Semantic diff anyone?

Implementation details:

  • git diff accepts an arbitrary diff customization command
  • use refmt to turn the text into the ast
  • magic (hopefully not slow) ast diffing
  • use refmt to print it back into diff text for e.g. terminal viewing
  • bonus: time out with a good message if the diff takes more than a few seconds. I’ve had great but slow diff algs block the version control workflow. Not a good experience.

Been wanting this for a while now, but no time, and the implementations can be tricky to get right (ping me if you need help at any step ofc).

Credits to @sgrove for reminding me of this.


Then, once we have semantic diffing we can embed it in a publishing tool, diff the interface of the current code against the last published package, and use that to enforce semantic versioning.


OCaml already has semantic diffing at the module level, it’s how it statically enforces consistent linking of modules.

Because linking is resolved at compile time, SemVer is more of a ‘nice to have’ in OCaml rather than a ‘must-have’. At least, that’s the way I see it.

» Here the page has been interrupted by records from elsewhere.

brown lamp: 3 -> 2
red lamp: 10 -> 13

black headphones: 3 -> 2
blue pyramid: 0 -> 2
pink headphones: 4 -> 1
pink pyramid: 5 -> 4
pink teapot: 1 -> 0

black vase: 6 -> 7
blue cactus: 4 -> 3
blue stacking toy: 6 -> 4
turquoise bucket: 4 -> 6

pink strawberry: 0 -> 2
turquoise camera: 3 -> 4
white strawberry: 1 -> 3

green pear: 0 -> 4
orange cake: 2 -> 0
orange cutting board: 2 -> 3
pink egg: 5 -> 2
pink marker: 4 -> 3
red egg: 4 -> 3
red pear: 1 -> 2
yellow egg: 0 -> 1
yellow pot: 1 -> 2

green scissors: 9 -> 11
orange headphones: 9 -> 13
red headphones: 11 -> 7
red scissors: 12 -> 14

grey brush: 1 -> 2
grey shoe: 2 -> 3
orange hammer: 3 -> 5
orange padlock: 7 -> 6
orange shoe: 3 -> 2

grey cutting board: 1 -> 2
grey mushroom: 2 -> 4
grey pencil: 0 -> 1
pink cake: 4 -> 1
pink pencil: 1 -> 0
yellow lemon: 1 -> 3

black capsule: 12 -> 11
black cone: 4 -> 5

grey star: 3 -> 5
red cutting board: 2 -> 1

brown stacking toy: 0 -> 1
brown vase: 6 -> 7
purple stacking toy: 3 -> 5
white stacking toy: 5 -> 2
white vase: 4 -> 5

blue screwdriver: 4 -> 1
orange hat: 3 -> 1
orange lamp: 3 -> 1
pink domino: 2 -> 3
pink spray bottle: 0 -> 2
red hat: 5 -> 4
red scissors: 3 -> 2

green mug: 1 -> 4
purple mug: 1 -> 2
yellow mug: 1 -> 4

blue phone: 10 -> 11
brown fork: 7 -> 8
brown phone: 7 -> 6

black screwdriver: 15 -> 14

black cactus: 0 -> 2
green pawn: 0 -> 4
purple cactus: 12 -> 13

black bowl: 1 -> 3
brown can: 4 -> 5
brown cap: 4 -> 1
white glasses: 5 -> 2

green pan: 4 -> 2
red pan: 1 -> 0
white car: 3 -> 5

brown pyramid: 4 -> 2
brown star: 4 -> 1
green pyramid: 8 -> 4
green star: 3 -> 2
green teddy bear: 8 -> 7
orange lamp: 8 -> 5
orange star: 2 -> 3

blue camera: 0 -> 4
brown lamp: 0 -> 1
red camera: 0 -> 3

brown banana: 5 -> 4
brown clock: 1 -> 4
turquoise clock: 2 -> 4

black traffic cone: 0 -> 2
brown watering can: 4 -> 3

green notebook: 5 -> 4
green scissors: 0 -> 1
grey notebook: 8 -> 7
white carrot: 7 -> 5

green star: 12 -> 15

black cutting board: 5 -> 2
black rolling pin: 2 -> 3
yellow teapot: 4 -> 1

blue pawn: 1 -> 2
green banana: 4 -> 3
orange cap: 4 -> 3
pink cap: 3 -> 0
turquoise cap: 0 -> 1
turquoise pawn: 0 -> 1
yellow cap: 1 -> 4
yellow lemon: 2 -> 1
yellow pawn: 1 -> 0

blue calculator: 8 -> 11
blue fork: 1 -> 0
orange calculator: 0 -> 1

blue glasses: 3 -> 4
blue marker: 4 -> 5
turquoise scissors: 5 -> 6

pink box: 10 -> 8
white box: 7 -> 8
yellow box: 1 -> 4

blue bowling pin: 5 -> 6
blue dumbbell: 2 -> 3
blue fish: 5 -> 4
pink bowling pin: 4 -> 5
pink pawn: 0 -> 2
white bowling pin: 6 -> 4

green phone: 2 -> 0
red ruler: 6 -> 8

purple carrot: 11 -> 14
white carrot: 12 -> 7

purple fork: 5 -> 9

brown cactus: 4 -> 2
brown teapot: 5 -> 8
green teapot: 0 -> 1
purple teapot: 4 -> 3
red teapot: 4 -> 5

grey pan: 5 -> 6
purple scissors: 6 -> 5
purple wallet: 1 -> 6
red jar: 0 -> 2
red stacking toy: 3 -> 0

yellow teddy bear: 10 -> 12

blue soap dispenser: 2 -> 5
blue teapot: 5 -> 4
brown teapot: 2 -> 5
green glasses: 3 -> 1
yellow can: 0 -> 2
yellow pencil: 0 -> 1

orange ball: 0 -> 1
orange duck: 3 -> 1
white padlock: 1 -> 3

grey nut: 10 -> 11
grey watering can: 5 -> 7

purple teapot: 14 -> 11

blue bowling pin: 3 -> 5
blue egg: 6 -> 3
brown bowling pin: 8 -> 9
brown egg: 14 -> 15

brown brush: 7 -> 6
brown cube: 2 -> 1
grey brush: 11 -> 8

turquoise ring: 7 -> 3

Also, a couple of things in OCaml today actually make it difficult to enforce SemVer. E.g., module type of in argument position of functors. See e.g.

In fact I think this is why Bob wants to remove module type of from BuckleScript altogether. Personally I won’t miss it, but that would make it more difficult to port arbitrary OCaml code to BuckleScript.


I think it’d be reasonable to follow semver with some basic assumtpions and exceptions, like assuming module type of is not used across packages, and the exception that opening modules may cause namespace collisions. Some guarantees are better than no guarantees, and semver is a betetr strating point than the wild west approach.

But even if enforcement is deemed a bit strong, a set of lints would still be very valuable. Like checking that no API has been removed without first being deprecated and only if it’s a major version bump.


Yup, definitely it would be nice. It’s just that we wouldn’t necessarily be at the mercy of package authors if they had an accident and mislabelled a version. We’d just get a nice compile failure when trying to upgrade instead of runtime errors. OCaml’s type system saves the day again!